I think families can often take advantage of each other. I think that the biggest culprits are children who get married and have children of their own. They have children but seem to want to not have them around them. They don’t want to look after them and often pass them off onto aunts, nieces and their own parents.
It’s obvious that they don’t even want to pay for babysitting services. Instead they ask their parents. Yes grandparents love their children and their children’s children. But do they want to be their full-time babysitter? Probably not. So one grandmother says that she charges her two daughters for her babysitting services, because that’s what she’s doing! And I am delighted to say that she made £25K in one year providing what can only be described as a combination of day-care services when the daughters are at work and babysitting services when the daughters wanted a night out.
The infuriating thing is the gall of the daughters who accused her of being selfish! My question is, as was the grandmother’s, why on earth would she do it for free? If she wasn’t around they’d have to pay someone, right? Doing it once or twice in a blue moon is one thing and the grandparents charging for it might have been considered a bit much, but this was a regular occurrence for this grandmother. Who is actually selfish here?

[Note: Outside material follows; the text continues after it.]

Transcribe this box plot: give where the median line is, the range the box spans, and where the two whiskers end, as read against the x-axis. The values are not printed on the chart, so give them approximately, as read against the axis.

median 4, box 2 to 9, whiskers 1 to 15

The way I see it, the daughters tried to take advantage of their mother’s love for her grandchildren. They wanted something for nothing!

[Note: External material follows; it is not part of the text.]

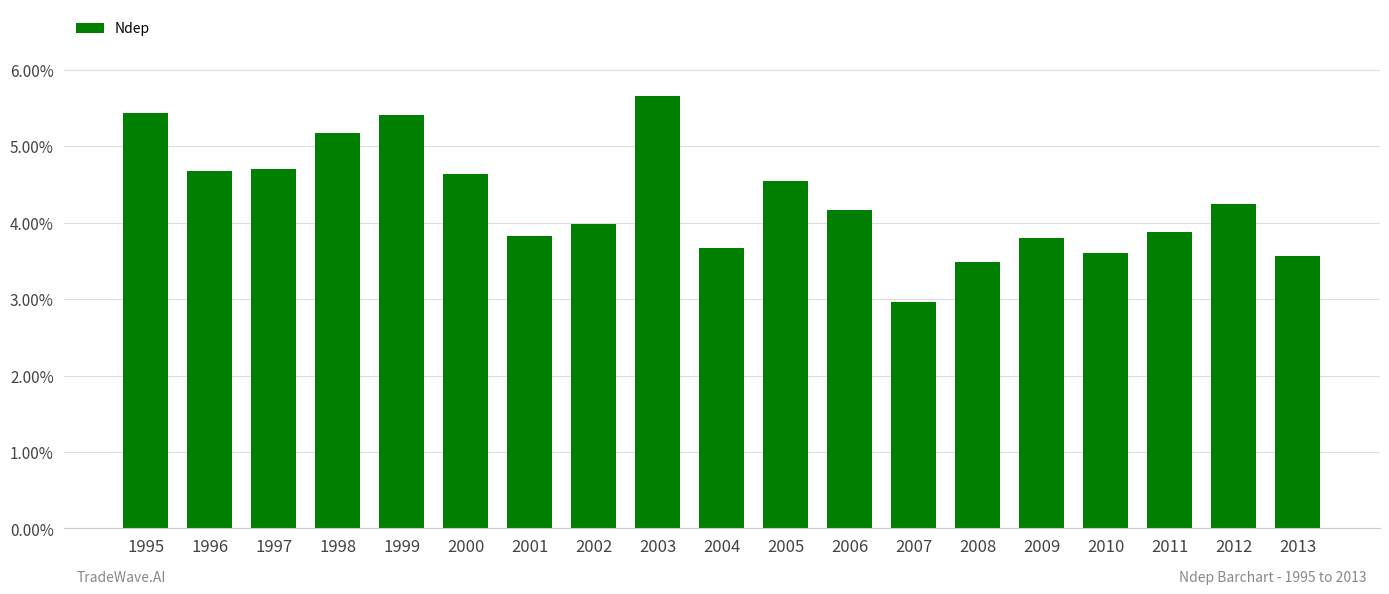

The chart shows a value of 7.0 at 2005. True or false?

False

There is such a thing in the West called giving your children pocket money. Now pocket money comes in two guises. One is the parents giving children a weekly or monthly allowance, for practical reasons such as buying lunch, bus fare and making emergency calls and, of course, so that they can buy their magazines, personal products and anything else they need.
Then there is money that’s often given to children for doing chores around the house. Clean the garden, get paid. Mow the lawn, get paid. Take out the rubbish at night and get paid. Clean your own room, get paid.

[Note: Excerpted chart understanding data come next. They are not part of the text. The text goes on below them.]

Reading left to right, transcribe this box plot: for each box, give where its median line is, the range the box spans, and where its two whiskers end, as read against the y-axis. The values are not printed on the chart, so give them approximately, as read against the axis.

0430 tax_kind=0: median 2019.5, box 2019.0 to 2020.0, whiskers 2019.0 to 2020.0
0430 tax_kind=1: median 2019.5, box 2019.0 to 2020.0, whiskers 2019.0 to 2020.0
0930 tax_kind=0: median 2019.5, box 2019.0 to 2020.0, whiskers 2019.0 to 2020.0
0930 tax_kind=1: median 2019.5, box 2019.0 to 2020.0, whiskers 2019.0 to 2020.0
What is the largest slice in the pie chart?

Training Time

Hang on. Clean your own room, get paid? Does that sound fair to you? But that is what parents do to encourage their children to clean up the messes they make in their own rooms. In the West, it’s often very difficult to get children to make their beds, tidy up, wipe down surfaces and vacuum their floors. Parents tell them to do it a million times but children try to get out of it so many times to the point that parents end up doing it themselves.
Now that ends up setting a bad precedence in which case, parents resort to a form of bribery. Clean your room and I’ll pay you and that does the trick. Children want to go out with friends and buy themselves stuff and the only way to do that is to get paid from somewhere, even if it means their own parents.
Why is it that children do not lend the same courtesy to their own parents? They forget that they never did their bit around the house that they lived in unless they got paid for it, even if it was to clean up their own messes.
The other elephant in the room is that notion that when children have children they automatically assume that their parents will take care of them, for free. What kind of selfish thought process is this?
The other question I have for any parent intending to ‘use’ their own parents as babysitters on a regular basis, how would they feel if their own children were to start using them in the same way? I guarantee they’d either say no or charge them for it as well. I am glad the grandmother took a stand. In fact, I am of the strong belief that parents today are more than happy to get their children out of the house for a few hours no matter how young they are! As long as the kid is out of their hair, he’s someone else’s problem.